El debut de Diego Sabanés en la dirección de un largometraje resulta un film curioso. En principio, porque tiene una enorme y sana ambición: no es sencillo tomar a un clásico universal  y contemporáneo como Cortázar y animarse a hacer una película.

Por Leonardo M. D´Espósito (Crítica de la Argentina)

Walter Quiróz y Claudio Tolcachir (Foto: Tobías Bruns)

Una tarea mucho menos sencilla que partir de la obra de Cortázar es condensarlo en lo que se podría llamar un film (casi) industrial, técnicamente impecable y con vocación de gran público. Y lo primero que se puede rescatar es esa vocación un poco oceánica del realizador.

No hay malas noticias, tampoco entusiasmos desmedidos. La historia es la desaparición de un joven y una familia empeñada en que su madre no se entere. En el relato original había un muerto; aquí, no, o no necesariamente. El proceso de duplicar constantemente la apuesta para sostener la ficción va enrareciendo la vida de los personajes hasta que la propia mentira, ya no piadosa sino desesperada, se apodera de todos. En todo esto, Sabanés se muestra preciso, concentrado: como director, parece uno de esos deportistas que sabe que debe llegar a cierta meta y sólo piensa en eso. Intenta dominar todos los elementos y no permite que ninguno se escape al corsé de la idea original. En ese sentido, la elección de gente de teatro es fundamental para sostener un esquema de este tipo.

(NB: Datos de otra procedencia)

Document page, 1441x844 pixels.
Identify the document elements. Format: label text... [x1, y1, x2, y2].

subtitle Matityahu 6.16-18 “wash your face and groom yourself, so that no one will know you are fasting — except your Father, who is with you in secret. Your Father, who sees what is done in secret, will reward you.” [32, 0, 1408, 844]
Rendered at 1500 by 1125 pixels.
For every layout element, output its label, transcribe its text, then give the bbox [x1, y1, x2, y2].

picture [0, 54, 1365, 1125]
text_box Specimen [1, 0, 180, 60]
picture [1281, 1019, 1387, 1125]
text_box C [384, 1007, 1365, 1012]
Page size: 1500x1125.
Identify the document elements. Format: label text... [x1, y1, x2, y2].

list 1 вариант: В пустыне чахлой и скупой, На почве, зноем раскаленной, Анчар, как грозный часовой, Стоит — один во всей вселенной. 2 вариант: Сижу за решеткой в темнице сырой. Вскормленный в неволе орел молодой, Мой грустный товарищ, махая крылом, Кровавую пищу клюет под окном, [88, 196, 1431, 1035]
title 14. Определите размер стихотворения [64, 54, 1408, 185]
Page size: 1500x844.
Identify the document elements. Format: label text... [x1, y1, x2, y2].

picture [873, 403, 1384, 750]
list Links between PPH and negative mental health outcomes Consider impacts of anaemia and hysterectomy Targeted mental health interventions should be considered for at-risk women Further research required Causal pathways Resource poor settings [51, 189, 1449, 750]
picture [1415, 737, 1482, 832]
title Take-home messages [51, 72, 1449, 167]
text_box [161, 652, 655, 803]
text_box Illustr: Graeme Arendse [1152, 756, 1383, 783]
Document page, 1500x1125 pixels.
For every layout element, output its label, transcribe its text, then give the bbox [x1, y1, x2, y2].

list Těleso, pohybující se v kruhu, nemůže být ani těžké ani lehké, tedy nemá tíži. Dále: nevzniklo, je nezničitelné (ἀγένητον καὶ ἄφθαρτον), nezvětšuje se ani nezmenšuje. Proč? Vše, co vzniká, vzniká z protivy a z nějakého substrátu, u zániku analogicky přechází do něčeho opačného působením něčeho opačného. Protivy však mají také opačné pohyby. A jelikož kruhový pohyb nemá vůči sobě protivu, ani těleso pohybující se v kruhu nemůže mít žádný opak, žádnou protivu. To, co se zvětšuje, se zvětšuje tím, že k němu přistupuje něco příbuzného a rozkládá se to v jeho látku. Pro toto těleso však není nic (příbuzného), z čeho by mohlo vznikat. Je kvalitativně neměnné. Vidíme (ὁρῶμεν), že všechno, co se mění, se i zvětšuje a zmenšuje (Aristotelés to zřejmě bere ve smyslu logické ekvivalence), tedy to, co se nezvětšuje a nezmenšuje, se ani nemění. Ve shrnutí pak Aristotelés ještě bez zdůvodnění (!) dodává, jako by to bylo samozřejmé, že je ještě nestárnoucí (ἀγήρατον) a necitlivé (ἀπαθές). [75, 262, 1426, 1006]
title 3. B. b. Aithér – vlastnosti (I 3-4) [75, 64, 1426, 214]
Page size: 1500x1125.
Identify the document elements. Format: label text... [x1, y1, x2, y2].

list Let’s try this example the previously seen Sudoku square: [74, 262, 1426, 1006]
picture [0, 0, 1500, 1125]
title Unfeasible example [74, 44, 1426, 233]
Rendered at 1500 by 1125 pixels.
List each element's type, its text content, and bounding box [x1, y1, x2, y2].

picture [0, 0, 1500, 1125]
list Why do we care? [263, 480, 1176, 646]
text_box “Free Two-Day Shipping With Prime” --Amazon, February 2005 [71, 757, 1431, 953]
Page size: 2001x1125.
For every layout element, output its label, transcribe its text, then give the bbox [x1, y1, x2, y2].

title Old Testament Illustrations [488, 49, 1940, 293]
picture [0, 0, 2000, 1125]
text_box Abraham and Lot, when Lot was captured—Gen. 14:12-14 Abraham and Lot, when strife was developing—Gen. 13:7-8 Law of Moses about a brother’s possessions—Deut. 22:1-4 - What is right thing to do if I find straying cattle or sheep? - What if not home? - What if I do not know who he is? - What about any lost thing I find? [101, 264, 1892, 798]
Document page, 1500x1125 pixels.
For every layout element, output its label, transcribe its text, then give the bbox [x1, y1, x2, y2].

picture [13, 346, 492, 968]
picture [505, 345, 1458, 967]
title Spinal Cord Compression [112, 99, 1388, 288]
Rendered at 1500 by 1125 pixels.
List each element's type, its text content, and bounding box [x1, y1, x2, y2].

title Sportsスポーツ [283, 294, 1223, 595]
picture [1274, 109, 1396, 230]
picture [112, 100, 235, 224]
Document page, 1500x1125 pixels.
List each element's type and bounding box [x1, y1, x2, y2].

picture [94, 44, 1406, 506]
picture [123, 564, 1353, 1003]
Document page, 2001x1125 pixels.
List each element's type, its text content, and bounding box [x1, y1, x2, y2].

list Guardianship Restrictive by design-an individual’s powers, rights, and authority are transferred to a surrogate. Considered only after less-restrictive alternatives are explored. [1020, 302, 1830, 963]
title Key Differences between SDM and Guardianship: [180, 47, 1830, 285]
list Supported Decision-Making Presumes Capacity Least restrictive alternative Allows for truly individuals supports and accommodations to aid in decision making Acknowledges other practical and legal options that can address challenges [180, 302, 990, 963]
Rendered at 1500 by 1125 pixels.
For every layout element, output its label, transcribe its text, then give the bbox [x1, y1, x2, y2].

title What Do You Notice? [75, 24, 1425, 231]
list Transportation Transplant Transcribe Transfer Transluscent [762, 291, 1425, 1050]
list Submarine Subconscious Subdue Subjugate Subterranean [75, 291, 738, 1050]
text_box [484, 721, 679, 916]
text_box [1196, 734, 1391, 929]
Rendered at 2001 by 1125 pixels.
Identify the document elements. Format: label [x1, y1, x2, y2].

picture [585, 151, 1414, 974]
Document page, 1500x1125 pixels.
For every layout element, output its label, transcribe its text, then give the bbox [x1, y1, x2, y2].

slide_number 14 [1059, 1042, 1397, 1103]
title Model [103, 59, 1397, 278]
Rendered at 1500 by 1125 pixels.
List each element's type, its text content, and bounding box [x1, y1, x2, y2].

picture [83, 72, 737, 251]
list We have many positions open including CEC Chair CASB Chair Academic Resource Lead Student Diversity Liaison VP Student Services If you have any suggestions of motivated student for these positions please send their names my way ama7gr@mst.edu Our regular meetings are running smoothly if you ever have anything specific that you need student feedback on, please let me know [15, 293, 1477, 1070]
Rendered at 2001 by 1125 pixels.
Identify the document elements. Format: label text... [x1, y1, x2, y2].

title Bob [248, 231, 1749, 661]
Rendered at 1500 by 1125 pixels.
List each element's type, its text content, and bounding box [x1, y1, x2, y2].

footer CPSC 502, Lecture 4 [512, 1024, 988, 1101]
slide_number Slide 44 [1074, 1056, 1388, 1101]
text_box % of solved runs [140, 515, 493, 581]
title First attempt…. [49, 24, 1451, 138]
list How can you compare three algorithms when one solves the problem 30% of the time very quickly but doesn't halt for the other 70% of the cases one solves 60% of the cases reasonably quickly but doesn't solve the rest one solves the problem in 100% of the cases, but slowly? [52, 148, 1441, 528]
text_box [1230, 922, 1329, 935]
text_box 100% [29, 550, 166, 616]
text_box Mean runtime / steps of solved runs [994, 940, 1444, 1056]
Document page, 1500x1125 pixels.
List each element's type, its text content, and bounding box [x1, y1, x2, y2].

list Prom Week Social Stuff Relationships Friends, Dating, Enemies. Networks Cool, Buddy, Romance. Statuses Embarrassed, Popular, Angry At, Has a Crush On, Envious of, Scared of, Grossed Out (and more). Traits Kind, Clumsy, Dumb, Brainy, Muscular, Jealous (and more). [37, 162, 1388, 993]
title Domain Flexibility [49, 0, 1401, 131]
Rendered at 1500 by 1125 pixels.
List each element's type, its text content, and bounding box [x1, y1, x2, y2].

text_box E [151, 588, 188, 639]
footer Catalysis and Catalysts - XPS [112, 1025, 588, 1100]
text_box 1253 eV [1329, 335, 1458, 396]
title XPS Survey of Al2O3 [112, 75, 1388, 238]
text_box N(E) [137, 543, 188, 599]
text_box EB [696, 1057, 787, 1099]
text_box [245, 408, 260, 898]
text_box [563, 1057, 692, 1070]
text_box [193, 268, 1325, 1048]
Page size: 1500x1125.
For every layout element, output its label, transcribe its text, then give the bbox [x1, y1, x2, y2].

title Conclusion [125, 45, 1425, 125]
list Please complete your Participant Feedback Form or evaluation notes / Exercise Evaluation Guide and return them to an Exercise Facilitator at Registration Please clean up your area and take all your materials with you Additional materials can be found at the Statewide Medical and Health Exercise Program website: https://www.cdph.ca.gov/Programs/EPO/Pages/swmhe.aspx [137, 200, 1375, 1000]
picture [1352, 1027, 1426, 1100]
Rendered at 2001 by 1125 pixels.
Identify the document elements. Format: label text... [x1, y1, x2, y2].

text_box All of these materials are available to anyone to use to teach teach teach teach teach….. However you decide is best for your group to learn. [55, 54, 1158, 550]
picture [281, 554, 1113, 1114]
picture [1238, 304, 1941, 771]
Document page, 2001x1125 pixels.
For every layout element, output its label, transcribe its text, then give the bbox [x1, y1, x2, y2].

Las noticias no son malas, entonces, apenas preocupaciones. El problema que se ve bien es que ese control sobre el material termina limando aristas interesantes, eliminando el desborde, dejando de lado cierta espontaneidad o invención inmediata, para darle importancia y peso a lo que ya está en el guión. No es la puesta claustrofóbica lo que atenta contra la fluidez como mundo de la película, sino otra cosa: el cálculo. Hay reglas demasiado fijas que no permiten ir más allá de los textos, penetrarlos y encontrarles algo más. Sobran respeto y conocimiento de la obra de Cortázar, pero falta la sana interpretación, el divertido faltarle el respeto, un pecado de amor, más que un alarde de conocimiento. En los momentos que sí funcionan, Sabanés muestra mano para divertirse con el cine y contagiar esa alegría.